---- Data under study

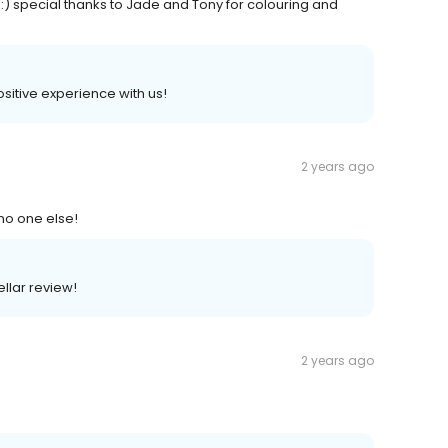
 :) special thanks to Jade and Tony for colouring and
positive experience with us!
2 years ago
no one else!
ellar review!
2 years ago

--------

Rewrite the text in all of the data above, changing every "2 years ago" to "two years ago" and keeping everything else the same. Leave the pictures out.

§ Written answer
 :) special thanks to Jade and Tony for colouring and
positive experience with us!
two years ago
no one else!
ellar review!
two years ago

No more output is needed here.